This study explores a high-risk cardiac surgical case involving a 75-year-old male undergoing redo mitral valve replacement (MVR). The patient presented with a history of multiple prior cardiac interventions, including coronary artery bypass grafting and valve replacement, as well as severe mitral regurgitation, mild aortic regurgitation, and significant calcifications in the abdominal and iliac arteries. These factors, combined with a low ejection fraction and chronic kidney disease, created a challenging surgical environment.
Traditionally, effective cardiac arrest during such procedures is achieved using cardioplegia with aortic cross-clamping (ACC). However, in this case, adhesions and low aortic root pressure rendered both antegrade and retrograde cardioplegia delivery unfeasible. To circumvent these challenges, the surgical team opted for systemic hyperkalemia cardiopulmonary bypass (CPB) without ACC, combined with circulatory arrest.

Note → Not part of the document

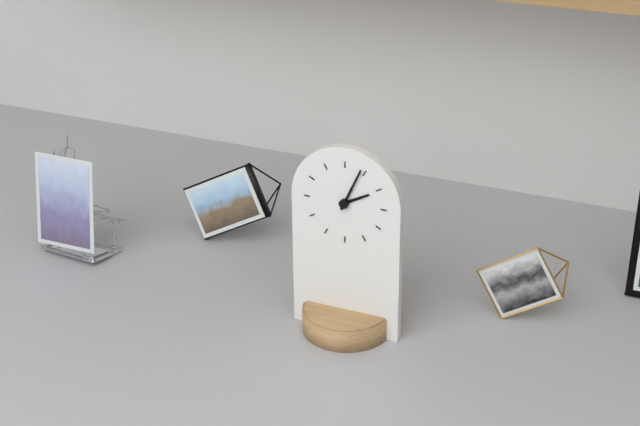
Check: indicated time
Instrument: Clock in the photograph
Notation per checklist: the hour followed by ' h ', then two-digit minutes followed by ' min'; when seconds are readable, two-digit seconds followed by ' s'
2 h 04 min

The surgical process began with the administration of CPB through minimally invasive cannulation techniques. Continuous monitoring and hypothermic conditions helped maintain patient stability. Initial cardioplegia successfully induced cardiac arrest, but subsequent attempts were thwarted by inadequate root pressure and inaccessible retrograde pathways due to adhesions. This led to a pivot in strategy toward systemic hyperkalemia-induced arrest.
A mixed solution of potassium, magnesium, and lidocaine was infused, targeting a potassium level of 9.0 mEq/L to sustain cardiac arrest. Challenges posed by aortic regurgitation were addressed by integrating intermittent circulatory arrest, ensuring a clear surgical field for valve replacement. Periodic circulatory arrest was implemented during critical steps like annulus suturing, with temperature-controlled CPB ensuring tissue preservation.
Post-surgery, potassium levels were gradually normalized using gravity drainage hemodiafiltration and saline infusion. The CPB process concluded without significant complications, and the patient was successfully weaned off mechanical support. Postoperative monitoring revealed no major organ dysfunction, and the patient experienced an uneventful recovery, marked by minimal creatine kinase and creatinine elevation.
This case highlights the innovative application of systemic hyperkalemia CPB in conjunction with circulatory arrest to overcome the limitations of standard cardioplegia delivery. It also underscores the importance of flexibility in surgical planning, particularly for redo surgeries where anatomical alterations complicate traditional approaches.
Minimally invasive cardiac surgery (MICS) offers significant benefits, including reduced mortality, renal failure risk, and recovery time. However, redo cases often involve extensive adhesions, complicating traditional strategies like ACC. Systemic hyperkalemia avoids the risks of myocardial hypoperfusion associated with alternative techniques like ventricular fibrillation, delivering consistent cardiac protection even in anatomically complex cases.
Despite the absence of large-scale studies, this approach demonstrates promise for high-risk cardiac surgeries. By avoiding open conversion and leveraging systemic hyperkalemia, the surgical team achieved effective myocardial protection while minimizing patient trauma.
Future investigations should explore the broader applicability of this method, including its integration into standard protocols for redo surgeries involving challenging cardioplegia delivery. This case emphasizes the evolving role of MICS and systemic hyperkalemia in advancing cardiac surgery outcomes.